Embark’s CEO says they couldn’t compete ‘with the likes of EA and Activision’ head on so they had to ‘change the way games were being developed’

Embark Studios currently has a pretty good track record with the games it’s released so far. Launching The Finals in 2023 and then Arc Raiders last year, the devs have done impeccable work and delivered some truly memorable games. It seems like a lot, especially for a smaller and relatively new studio, but in truth competing in the big leagues is something the devs had been preparing for for quite some time.

“To start a new studio from scratch and to compete with the likes of EA and Activision and others, if you follow traditional development methodologies, you’re going to have to have five, six, seven hundred people,” Embark Studios CEO, Patrick Söderlund, says in an interview with GamesBeat. “We didn’t want to be that, we couldn’t afford that many people, and we didn’t believe that was the way to get to the right type of innovation and quality.

Arc Raiders Groundbreaking - Pilgrim's Peak

(Image credit: Embark Studios)

“So when we started Embark, we spent the first seven to 10 months conceptualising Arc Raiders and most of the time we spent on production methodologies and building tools and pipelines to change the way games were being developed.

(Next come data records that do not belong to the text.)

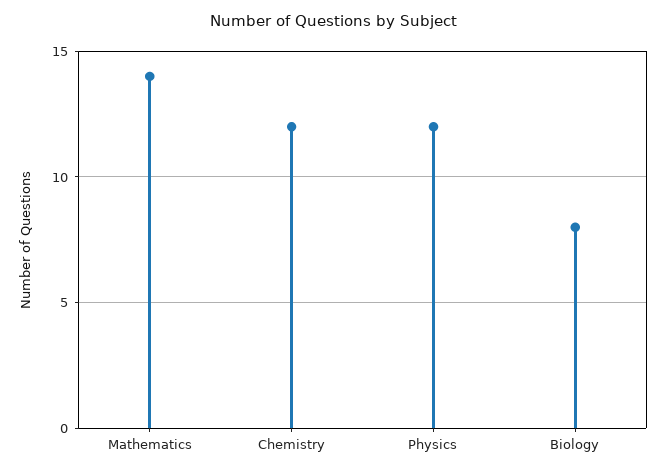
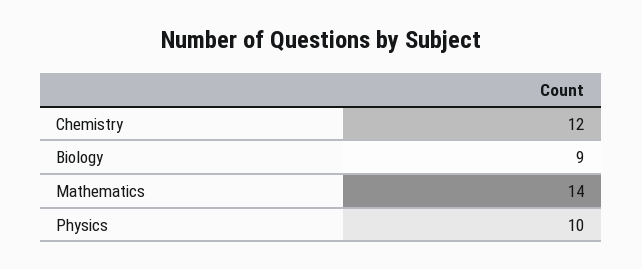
  {
    "Mathematics": 14,
    "Chemistry": 12,
-   "Physics": 12,
+   "Physics": 10,
-   "Biology": 8
+   "Biology": 9
  }

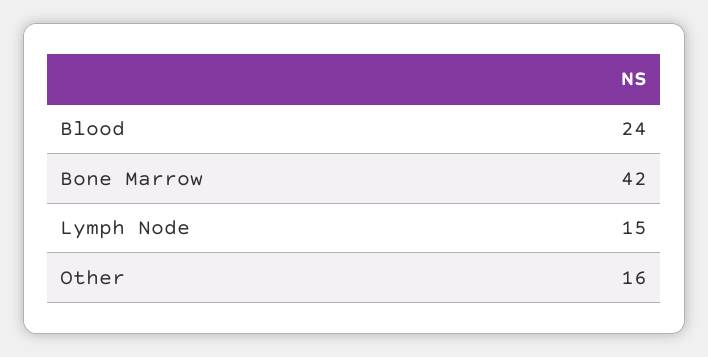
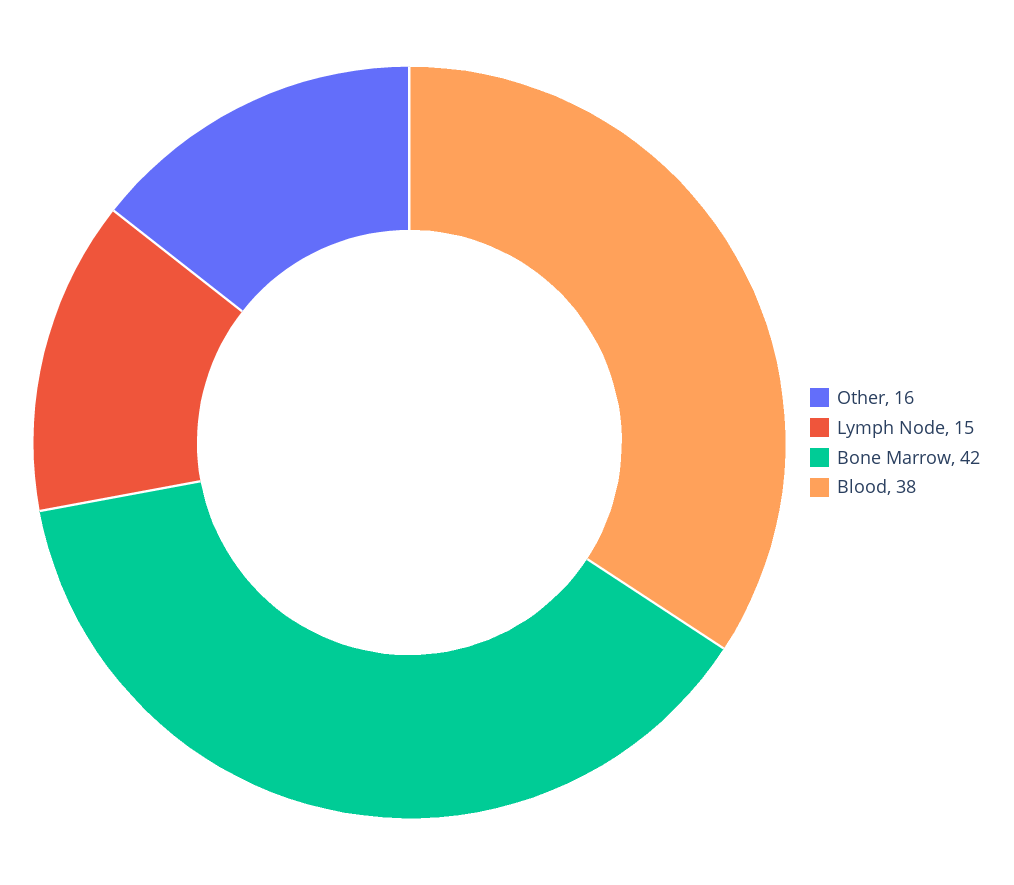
  {
-   "Blood": 24,
+   "Blood": 38,
    "Bone Marrow": 42,
    "Lymph Node": 15,
    "Other": 16
  }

With the ambition of being substantially faster in developing games, so that we could compete with these big publishers but with a substantially smaller team.”

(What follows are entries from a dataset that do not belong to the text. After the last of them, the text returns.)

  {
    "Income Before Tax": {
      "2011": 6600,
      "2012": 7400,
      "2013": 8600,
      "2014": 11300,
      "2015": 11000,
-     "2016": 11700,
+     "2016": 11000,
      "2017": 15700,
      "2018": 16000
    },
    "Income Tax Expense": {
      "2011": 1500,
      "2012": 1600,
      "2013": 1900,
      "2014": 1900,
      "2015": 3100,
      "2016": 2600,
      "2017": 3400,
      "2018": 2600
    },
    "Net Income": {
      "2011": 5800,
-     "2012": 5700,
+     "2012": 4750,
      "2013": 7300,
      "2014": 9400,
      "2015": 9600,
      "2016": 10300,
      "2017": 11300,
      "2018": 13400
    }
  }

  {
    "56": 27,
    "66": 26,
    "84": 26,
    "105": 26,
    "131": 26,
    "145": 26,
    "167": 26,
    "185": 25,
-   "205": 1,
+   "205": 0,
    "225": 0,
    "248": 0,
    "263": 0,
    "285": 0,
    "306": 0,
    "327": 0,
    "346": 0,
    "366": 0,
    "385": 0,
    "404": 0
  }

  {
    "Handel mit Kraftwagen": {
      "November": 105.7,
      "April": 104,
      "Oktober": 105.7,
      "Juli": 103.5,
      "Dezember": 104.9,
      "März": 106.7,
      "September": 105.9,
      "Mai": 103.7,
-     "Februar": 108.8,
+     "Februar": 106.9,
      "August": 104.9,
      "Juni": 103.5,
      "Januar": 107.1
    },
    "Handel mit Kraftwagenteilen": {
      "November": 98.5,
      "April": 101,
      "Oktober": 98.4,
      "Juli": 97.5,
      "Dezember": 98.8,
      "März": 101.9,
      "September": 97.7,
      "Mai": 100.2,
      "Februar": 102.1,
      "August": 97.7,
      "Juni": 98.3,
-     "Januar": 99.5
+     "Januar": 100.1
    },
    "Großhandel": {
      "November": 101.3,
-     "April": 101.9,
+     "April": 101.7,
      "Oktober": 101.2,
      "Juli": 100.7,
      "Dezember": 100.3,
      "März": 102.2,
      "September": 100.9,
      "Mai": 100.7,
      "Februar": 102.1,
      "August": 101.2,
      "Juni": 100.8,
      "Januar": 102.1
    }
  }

Söderlund doesn’t go into any detail about what specific changes were enacted to make process more efficient but he has in the past discussed how Embark has used AI to make work easier, and has even mentioned before that without said tool the devs wouldn’t have been able to complete work on The Finals, so it likely played a large role here.

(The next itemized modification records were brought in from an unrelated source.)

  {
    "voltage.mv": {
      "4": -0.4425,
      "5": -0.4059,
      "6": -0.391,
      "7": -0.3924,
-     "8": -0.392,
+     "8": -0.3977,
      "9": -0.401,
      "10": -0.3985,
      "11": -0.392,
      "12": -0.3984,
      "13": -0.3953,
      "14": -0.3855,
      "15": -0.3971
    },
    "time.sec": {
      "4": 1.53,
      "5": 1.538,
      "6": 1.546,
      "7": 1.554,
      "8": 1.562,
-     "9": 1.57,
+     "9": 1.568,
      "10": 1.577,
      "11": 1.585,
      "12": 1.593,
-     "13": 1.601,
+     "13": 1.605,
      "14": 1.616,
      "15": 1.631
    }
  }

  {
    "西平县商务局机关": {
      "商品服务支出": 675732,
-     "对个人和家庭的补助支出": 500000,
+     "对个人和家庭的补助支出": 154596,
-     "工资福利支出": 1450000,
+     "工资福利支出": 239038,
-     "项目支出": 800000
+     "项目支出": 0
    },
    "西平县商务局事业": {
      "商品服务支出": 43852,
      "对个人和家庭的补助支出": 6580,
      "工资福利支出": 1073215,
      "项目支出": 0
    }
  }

“You guys were super intentional in that if we have too big a team, it gets very hard to run, we can do a lot with software,” former Nexon CEO Owen Mahoney continues. “And you were also very clear that you wanted to build something different.” And that they did.

Arc Raiders success is in no small part thanks to just how unique a game it is. Sure, it’s still an extraction shooter at heart but the emergent storytelling present in this game, alongside the wacky social interactions, and distinction between PvP and PvE lobbies has attracted a massive audience who can’t really get this experience anywhere else. It seems like Embark has achieved what it set out to do: competing side by side with the big publishers. But even so, Söderlund says that this isn’t where Embark will stop: “It hasn’t been easy, and we’re not done with it yet.”